Davanti a Music for Peace continuano ad arrivare persone con sacchetti e camion di materiale. Riccardo Rudino, Calp, termina il turno e si unisce allo smistamento degli aiuti arrivati con un tir e alcuni furgoni dei portuali livornesi: “La mobilitazione trasversale a cui stiamo assistendo è qualcosa di sbalorditivo, in città non si parla d’altro. Tutti stanno dando una mano come possono.” Anche i terminalisti, normalmente controparte a livello sindacale, offrono supporto logistico e materiale: “Ma d’altronde fu così pure per il Kosovo, Genova è questa.” Sui rischi della Global Sumud Flotilla la linea ricalca i blocchi delle armi in transito dal porto: “Se succede qualcosa di serio ai 450 ragazzi e ragazze imbarcati, o se non accettassero di consegnare gli aiuti, blocchiamo tutto.” Il riferimento è alle merci che transitano da Genova verso Israele, 13.000–14.000 container all’anno: “Se la merce non arriva alla popolazione di Gaza, da qui non esce più un chiodo verso Israele.”

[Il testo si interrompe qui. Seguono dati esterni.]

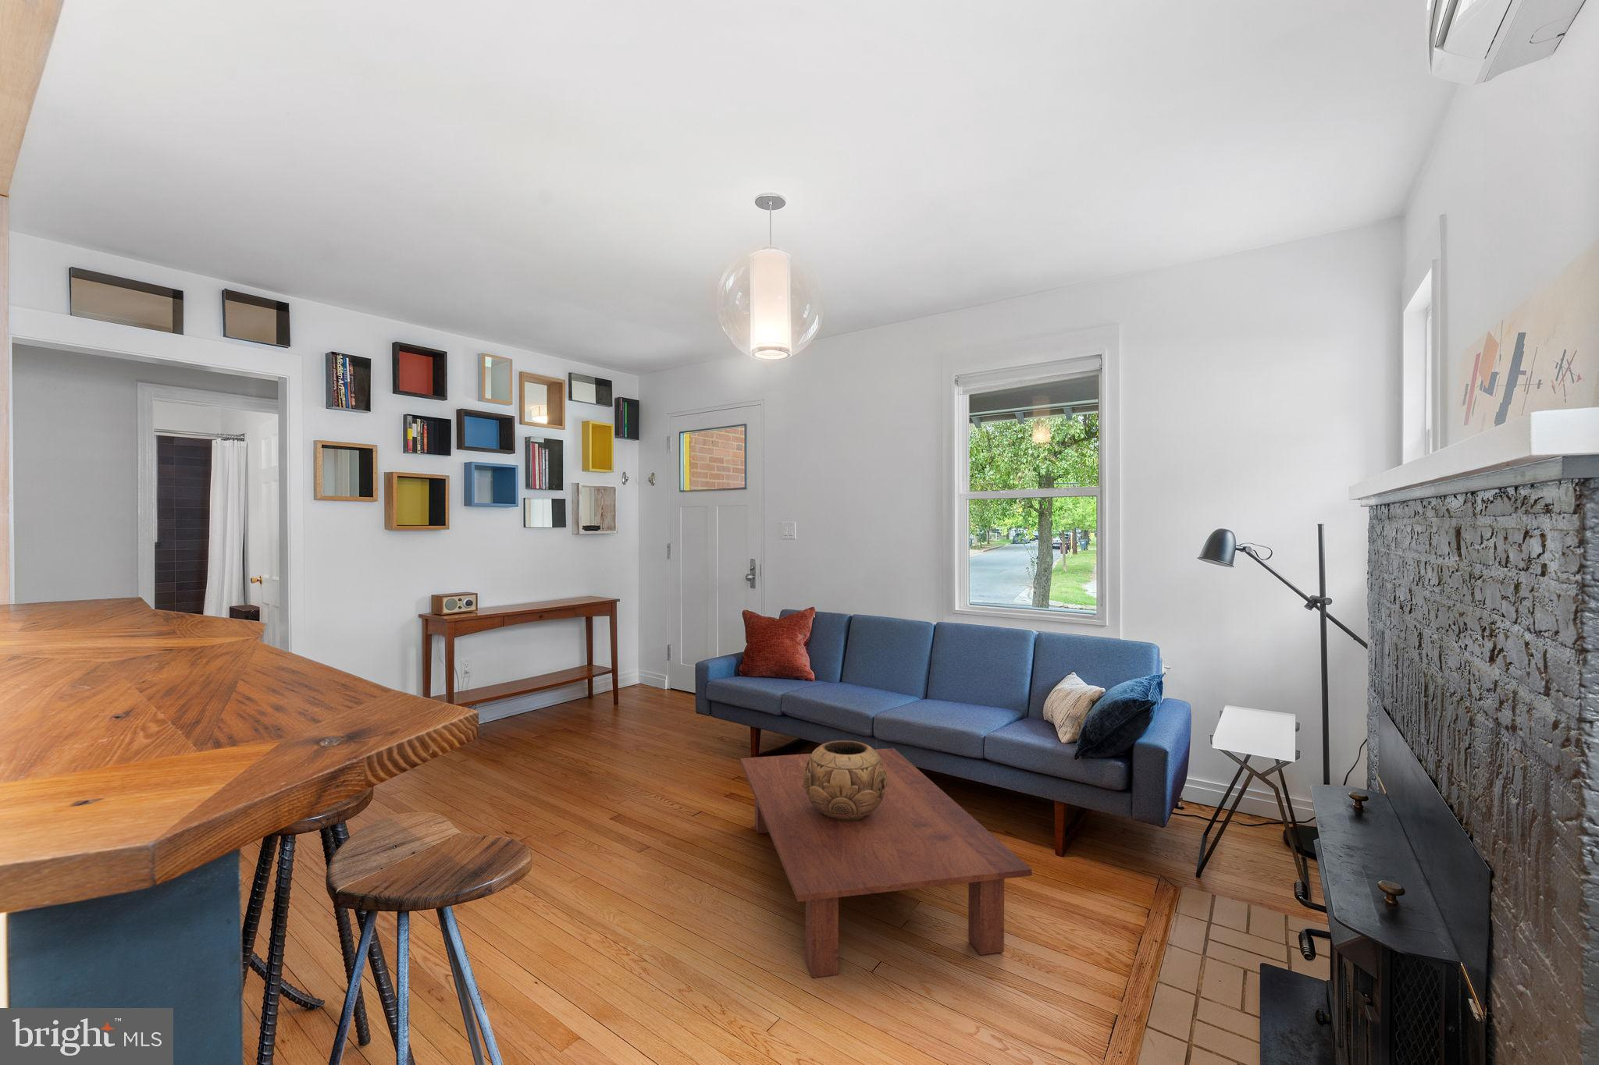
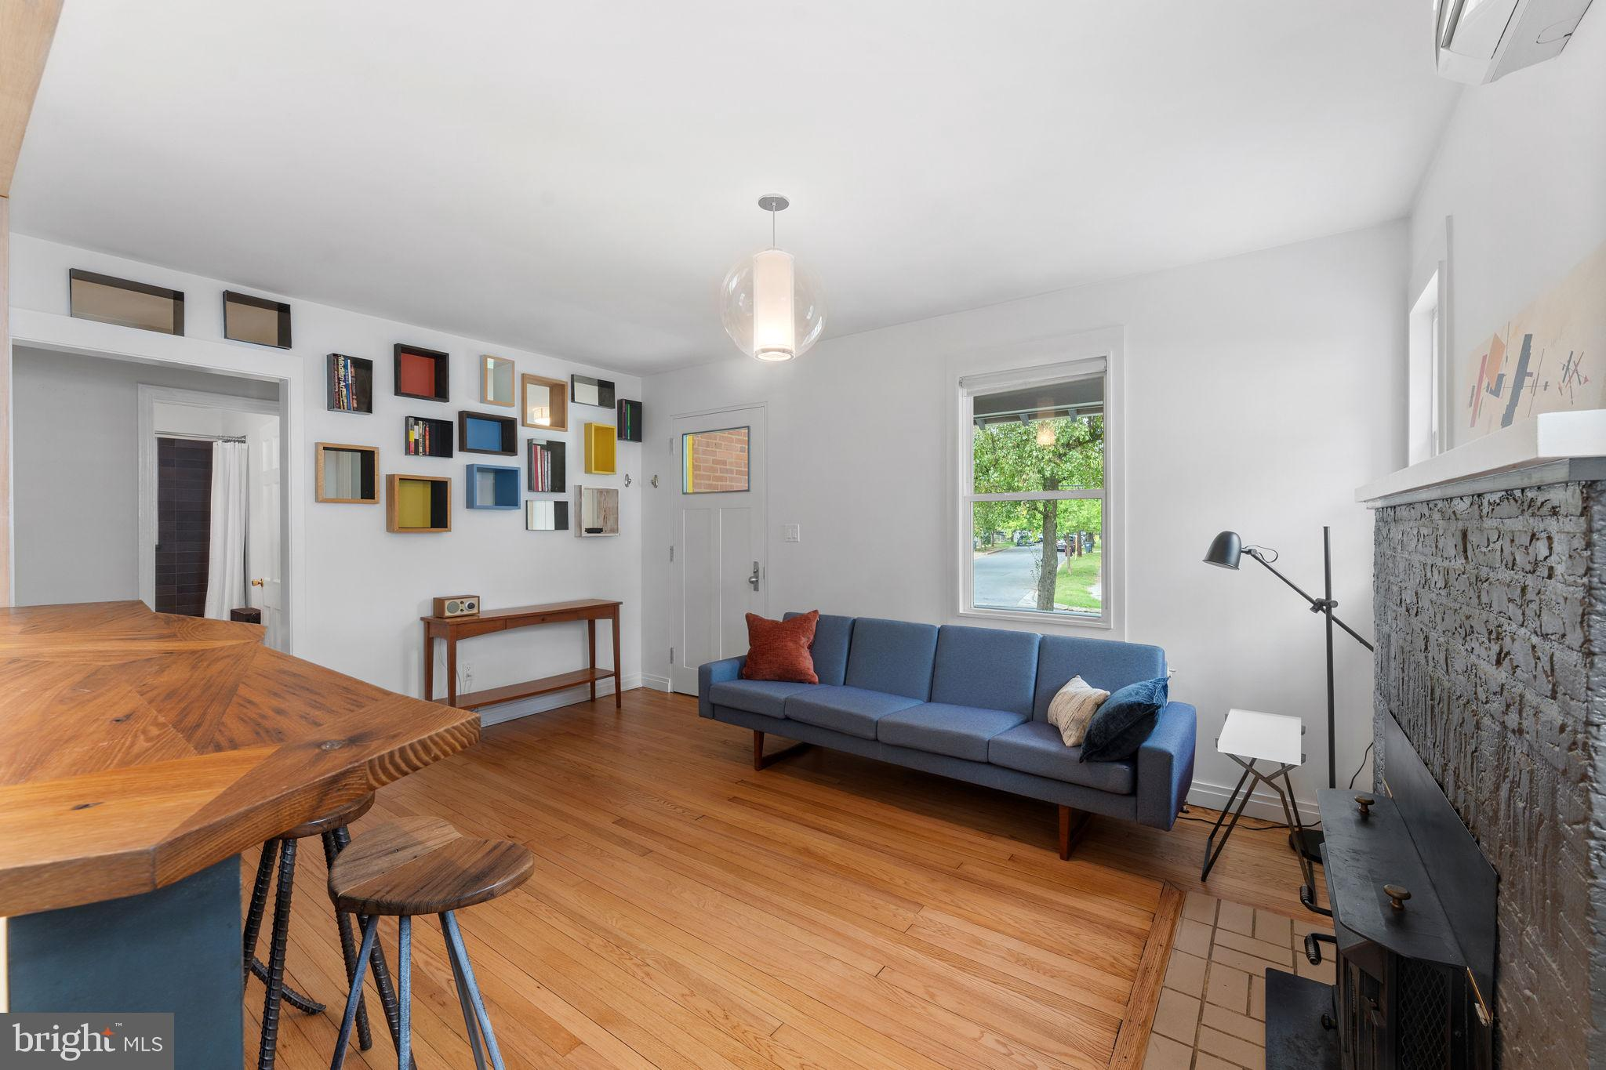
- coffee table [739,748,1033,978]
- decorative bowl [804,739,887,821]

Anche la sindaca Silvia Salis, che giovedì è passata a sostenere i volontari, sarà presente alla fiaccolata: “Nella vita prendere posizione è spesso qualcosa di molto scomodo e in questo caso anche rischioso. Per questo voglio che la città sia al fianco di tutte le persone che stanno contribuendo a questo grande movimento popolare.” In sopralluogo è passato anche Emilio Robotti, giurista e membro della giunta: “Il comune sostiene questa iniziativa in linea con il riconoscimento votato dal consiglio dello Stato di Palestina e la decisione di sospendere qualsiasi collaborazione con Israele finché andrà avanti in quello che da giurista mi sento di definire genocidio.” Gli equipaggi della Global Sumud Flotilla arrivano da 44 Paesi; tra i partecipanti della più grande missione civile e nonviolenta mai tentata verso Gaza, oltre a Greta Thunberg e all’ex sindaca di Barcellona Ada Colau, ci sono attivisti, medici, avvocati, sindacalisti. Non si esclude la presenza di alcuni europarlamentari, ma sui nomi c’è ancora riserbo. L’ammiraglia si chiama Vik, in memoria di Vittorio Arrigoni.
Itinerario e sicurezza restano informazioni sensibili. La rotta comune verrà definita nei prossimi giorni. L’obiettivo dichiarato è aprire corridoi umanitari, consegnare gli aiuti e rientrare. I rischi sono noti a chi parte: nel 2010 la Marina israeliana abbordò la Mavi Marmara, ferendo novanta attivisti e uccidendone nove. “Rompere l’assedio non è solo compito delle barche”, ricordano dal coordinamento italiano, “ma delle cittadine e dei cittadini che devono mettere pressione ai governi.”